Mas não são só questões conjunturais que modificaram o cenário da política sul-americana, apontam os especialistas. Os governos de esquerda não aproveitaram a oportunidade para tentar resolver questões estruturais, como a baixa produtividade da economia regional. 

“E também não estimularam o aumento na produção”, diz Cervo, da UnB. A América do Sul cresce a um ritmo menor do que o mundo. Dados da Comissão Econômica para América Latina e Caribe (Cepal) mostra que a economia regional se expandiu 60,6% entre 2001 e 2014. O mundo, quase 70%, conforme o FMI. 

O problema, segundo ele, é o baixo dinamismo da economia regional. “Falta desenvolver a ciência e a tecnologia nestes países. Uma das raras exceções é a Embraer.” 

Tendências internacionais 

Fatores internacionais também contribuíram para a expansão dos governos mais à direita na América do Sul, diz Andréa Hoffman, professora da PUC-Rio. “O sucesso eleitoral de partidos e lideranças conservadoras em países centrais também pode influenciar as preferências dos eleitores.” Ela cita os casos da chegada de Donald Trump à Casa Branca, em 2017, e a ascensão dos partidos de extrema-direita na Europa. 

Um dos movimentos mais recentes da direita no mundo aconteceu na Itália, a sétima maior economia global. Os partidos Liga, anti-imigração, e Movimento Cinco Estrelas, anti-establishment, chegaram ao poder no mês passado. 

Cervo, da UnB, e Andréa avaliam que a perda de espaço da esquerda nos governos da América do Sul faz parte de um movimento cíclico, de alternância de poder. E agora, o momento é da direita. 

“Quando uma proposta não funciona, o eleitor busca alternativas. A alternância de espectro ideológico faz parte da política e é saudável em regimes democráticos, desde que não se radicalize em extremismos e em falta de tolerância”, diz ela. 

Alento? México faz caminho inverso 

Apesar do cenário, a esquerda sul-americana vê um alento mais ao Norte.
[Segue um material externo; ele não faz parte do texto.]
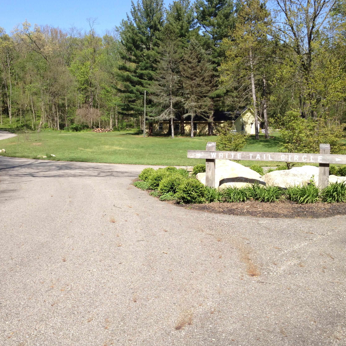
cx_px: 119
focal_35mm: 42
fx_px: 475
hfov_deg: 39.6
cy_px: 171
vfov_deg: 40.0
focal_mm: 4.28
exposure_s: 1/1104
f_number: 2.4
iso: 64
A motivação é a eleição no México, o segundo país mais populoso da América Latina e a segunda maior economia da região, do primeiro presidente esquerdista na história do país: Andrés Manuel López Obrador, ex-prefeito da Cidade do México entre 2000 e 2005. 

Mas analistas apontam que a vitória dele foi mais em função do fracasso do atual presidente, Enrique Peña Nieto, em lidar com os pesados problemas enfrentados pelo segundo país mais populoso da América Latina: a corrupção crescente, a grande violência gerada pelo combate ao narcotráfico e, mais recentemente, as ameaças de Donald Trump em retirar os Estados Unidos do NAFTA, a área de livre comércio que reúne os três países da América do Norte. 

Mesmo tendo sido eleito com mais da metade dos votos, López Obrador aparenta ser um enigma. “Ele fez promessas vagas, genéricas durante a campanha eleitoral”, diz Gomez Romero, professor da Universidade de Wollongong. 

O Centro de Assuntos Internacionais de Barcelona (Cidob), um think-tank espanhol dedicado às relações internacionais, apontou que não é exato dizer que no México tenha ganhado a esquerda. Jordi Bacaria, diretor da instituição, disse em uma rede social que “sem dúvida ganhou um candidato e um partido, com um eleitorado que não suporta mais a corrupção política e a violência, que chegou ao assassinato de candidatos e jornalistas, permeada nas próprias instituições e na polícia. Ganhou um eleitorado que deseja mudança, que se uniu em um projeto com eleitores de diferentes perfis econômicos e sociais.”